Consider the following setting: the availability of a critical computer system is monitored by two independent mechanisms. One is sending ping packets over the network and raises an alarm if there is no return packet within a second. The second measures the temperature of the computer system and if it is below
a threshold it will raise an alarm (as the system is then probably not running).
The computer system itself is certified by the manufacturer to be up and running 99.9% of the time. The ping mechanism can be faulty as well, the likelihood for this is 1%. If the ping mechanism works correctly, it is reliable in showing uptime: if the critical computer system is up and the ping mechanism is not faulty, then in
9999 out of 10000 cases the ping mechanism will report the computer system to be up.
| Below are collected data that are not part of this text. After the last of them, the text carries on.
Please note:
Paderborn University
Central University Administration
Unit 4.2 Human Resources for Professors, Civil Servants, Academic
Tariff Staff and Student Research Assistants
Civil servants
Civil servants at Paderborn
It is less precise when the computer system is down, in that case even if the ping mechanism is not faulty, the ping mechanism will report the computer system to be down only in 700 out of 1000 cases. If the ping mechanism is faulty and the computer system is up, then the ping mechanism will report the system to be up only in 1 out of 10000 cases. If the ping mechanism is faulty and the computer system is down, then the ping mechanism will however report the computer system to be unavailable in 800 out of 1000 cases. The reliability of the thermometer (the second mechanism) is influenced by the computer system, as it tends to be more faulty with high temperature (so when the system is available). In particular, when the temperature is above the threshold, the thermometer is faulty in 30% of all cases, while it is faulty only in 3% of the cases when the temperature is below the threshold. When the thermometer works correctly, it will identify high temperature correctly in 95 out of 100 cases, and it will identify low temperature correctly in 999 out of 1000 cases. If the thermometer is faulty, it will still identify high temperature correctly in 93% of all cases, but low temperature will be misidentified in 98% of all cases.
Create a Bayesian network that models this situation.
Answer the following questions:
_ How likely is it that the ping mechanism raises an alarm when the system
is available?
_ Both mechanisms signal unavailability of the computer system. How likely
is it that the computer system is really unavailable?
_ How likely is it that computer system unavailability goes undetected (i.e.
neither the ping mechanism nor the thermometer indicate unavailability
when the system is actually unavailable)?
_ The computer system is unavailable, but neither the ping mechanism nor
the thermometer indicate unavailability. How likely is it that the ping
mechanism is faulty? How likely is it that the thermometer is faulty?